Please say how many lines below include the word "Rendered", with nothing beyond the number.
● ● ●
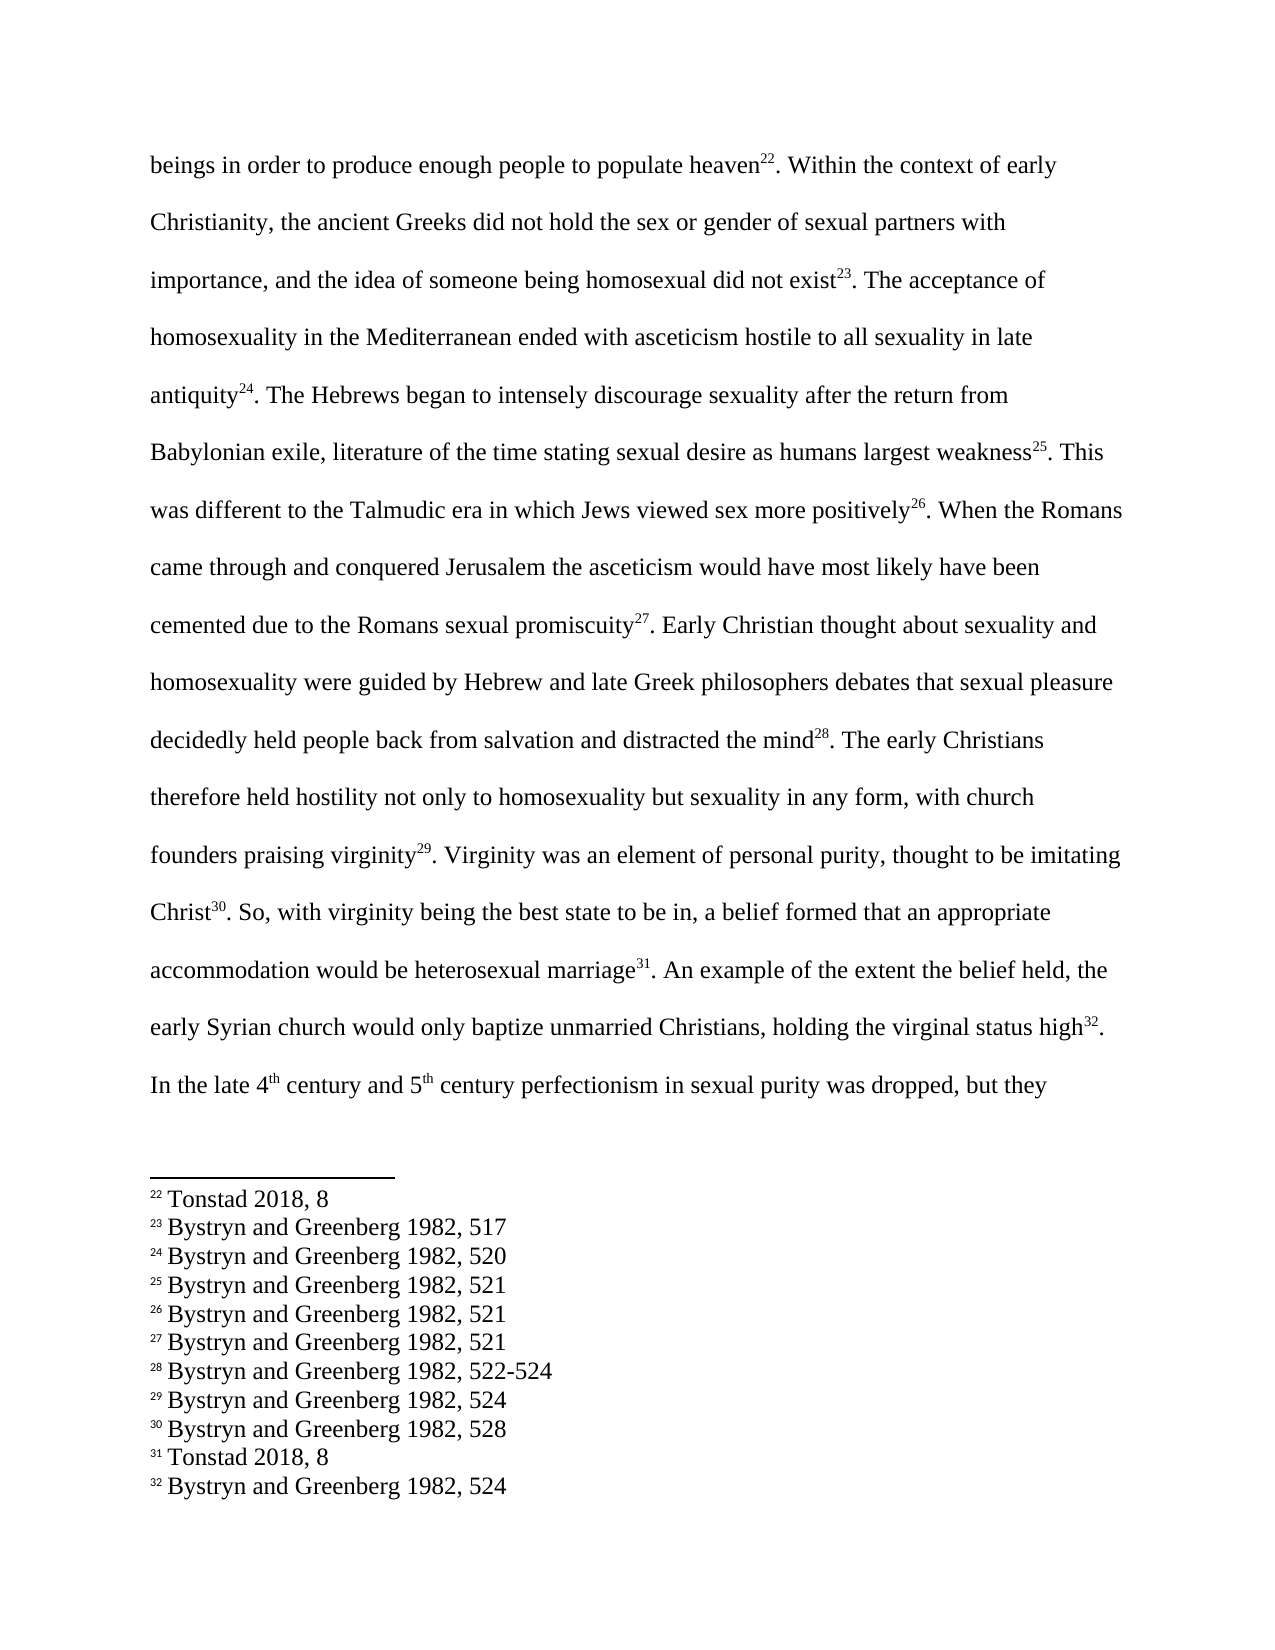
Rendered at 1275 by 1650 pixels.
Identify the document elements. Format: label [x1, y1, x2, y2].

text [150, 150, 1125, 1099]
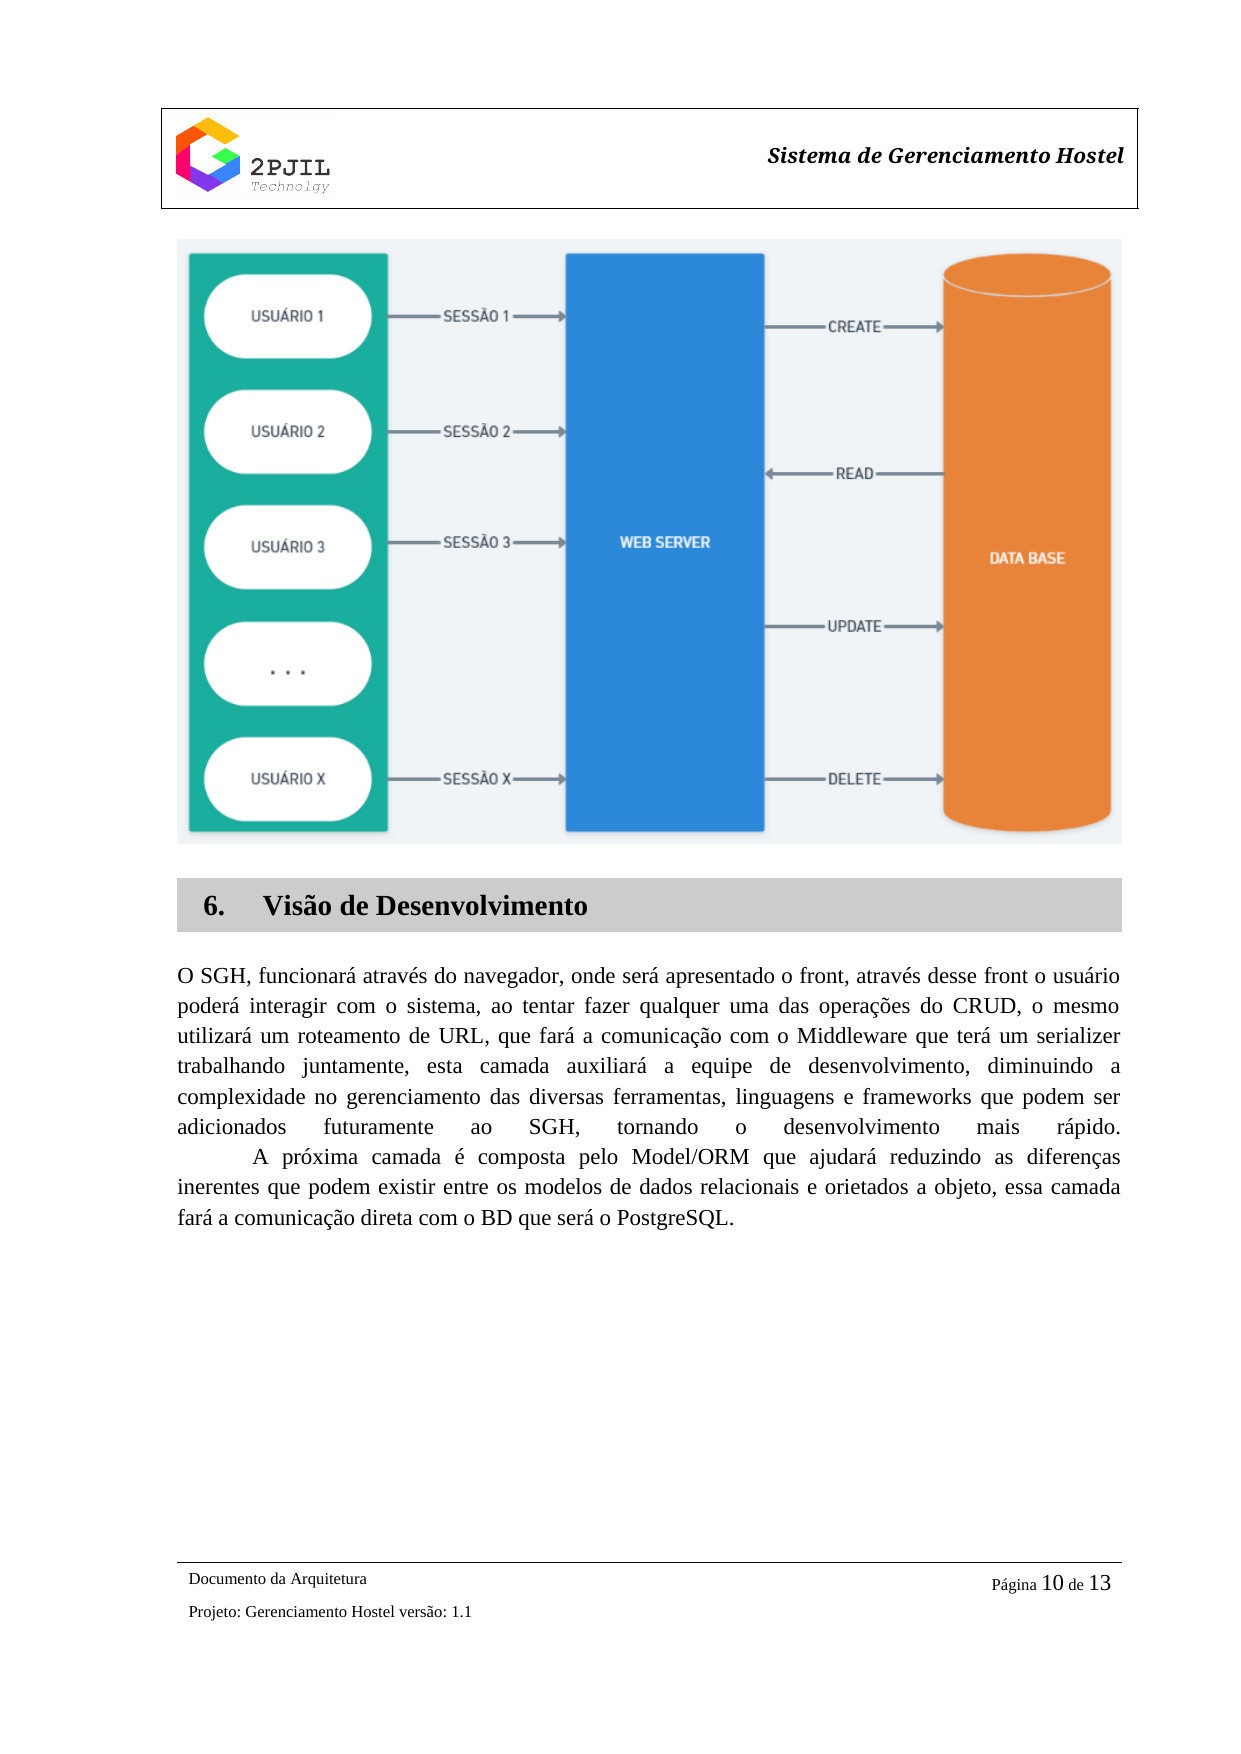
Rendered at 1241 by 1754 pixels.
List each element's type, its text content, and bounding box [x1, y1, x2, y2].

table_header Visão de Desenvolvimento [177, 878, 1122, 932]
picture [172, 115, 333, 195]
picture [177, 239, 1122, 844]
text O SGH, funcionará através do navegador, onde será apresentado o front, através desse front o usuário poderá interagir com o sistema, ao tentar fazer qualquer uma das operações do CRUD, o mesmo utilizará um roteamento de URL, que fará a comunicação com o Middleware que terá um serializer trabalhando juntamente, esta camada auxiliará a equipe de desenvolvimento, diminuindo a complexidade no gerenciamento das diversas ferramentas, linguagens e frameworks que podem ser adicionados futuramente ao SGH, tornando o desenvolvimento mais rápido. A próxima camada é composta pelo Model/ORM que ajudará reduzindo as diferenças inerentes que podem existir entre os modelos de dados relacionais e orietados a objeto, essa camada fará a comunicação direta com o BD que será o PostgreSQL. [177, 962, 1122, 1230]
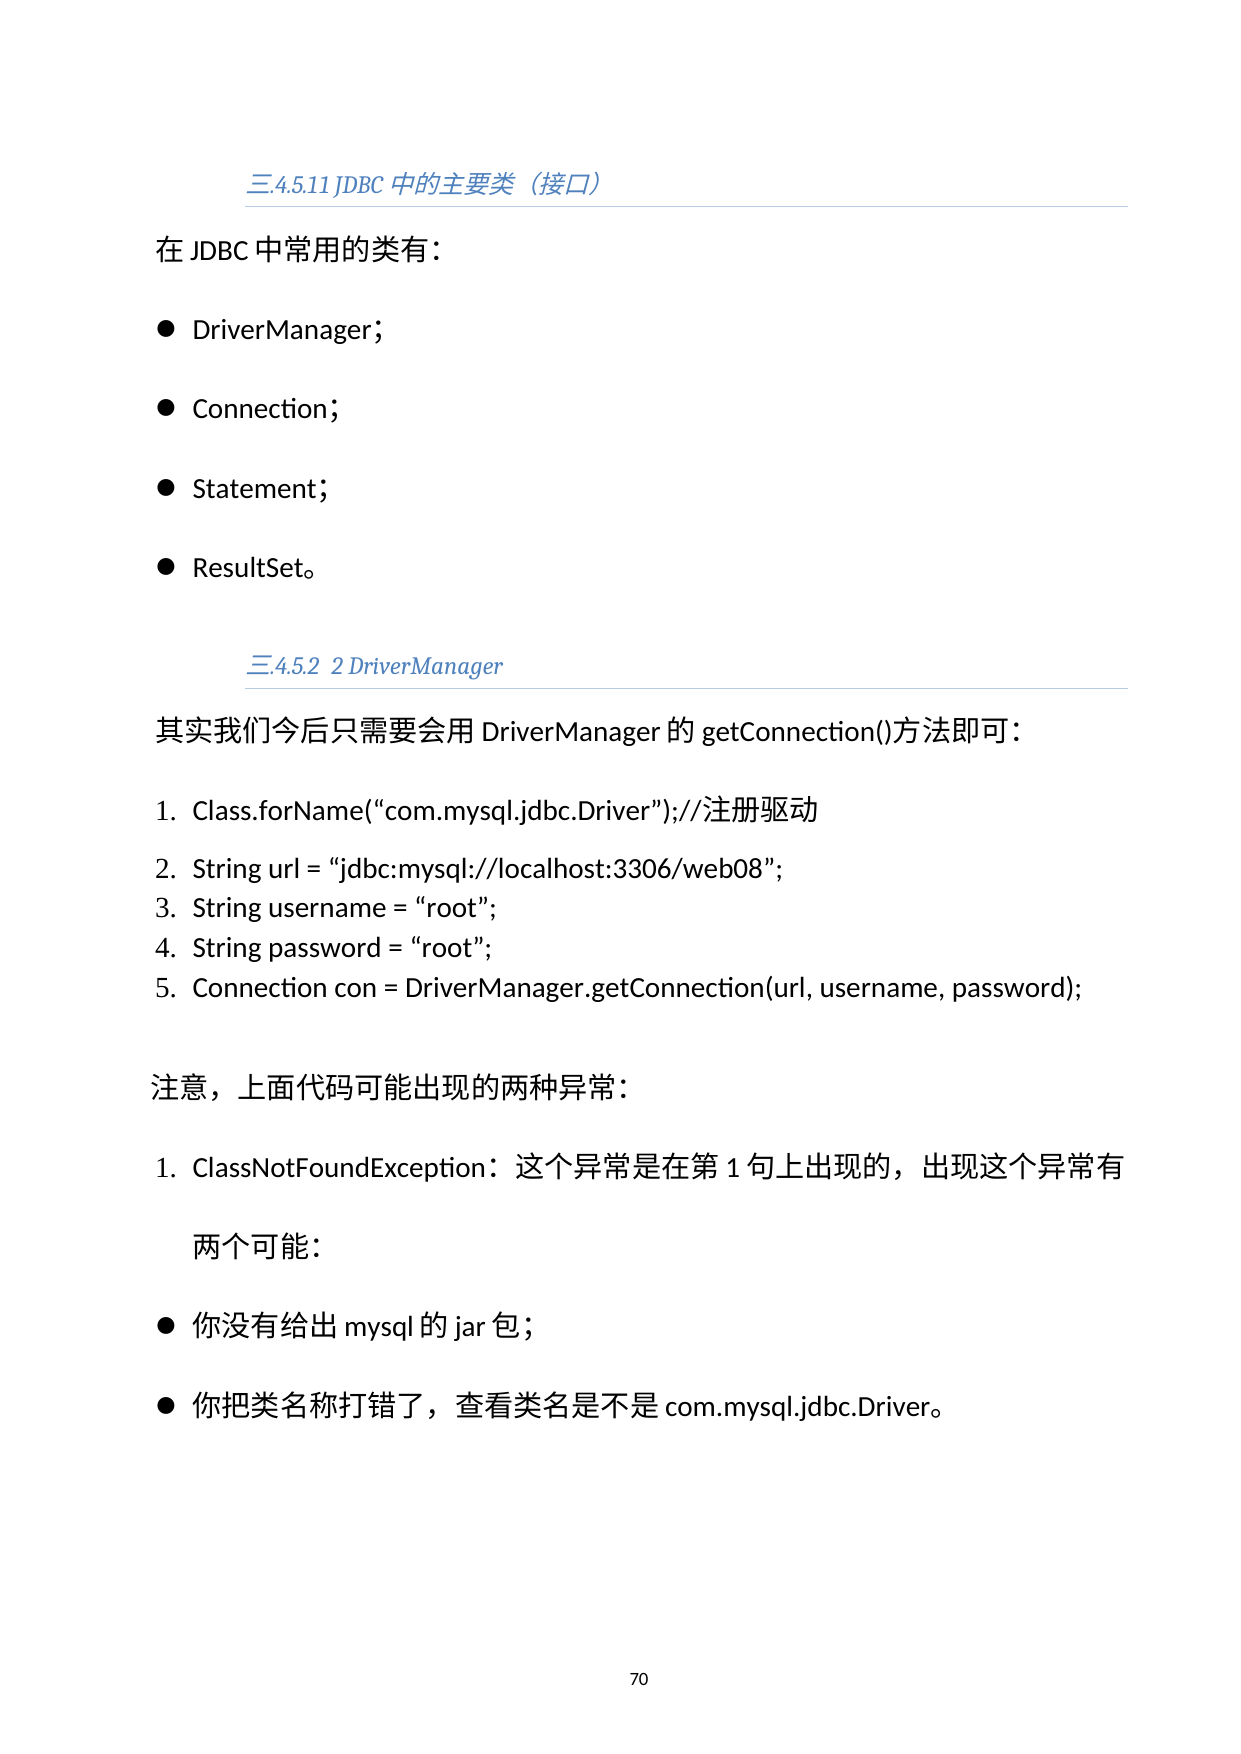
● ● ●
Task output:
2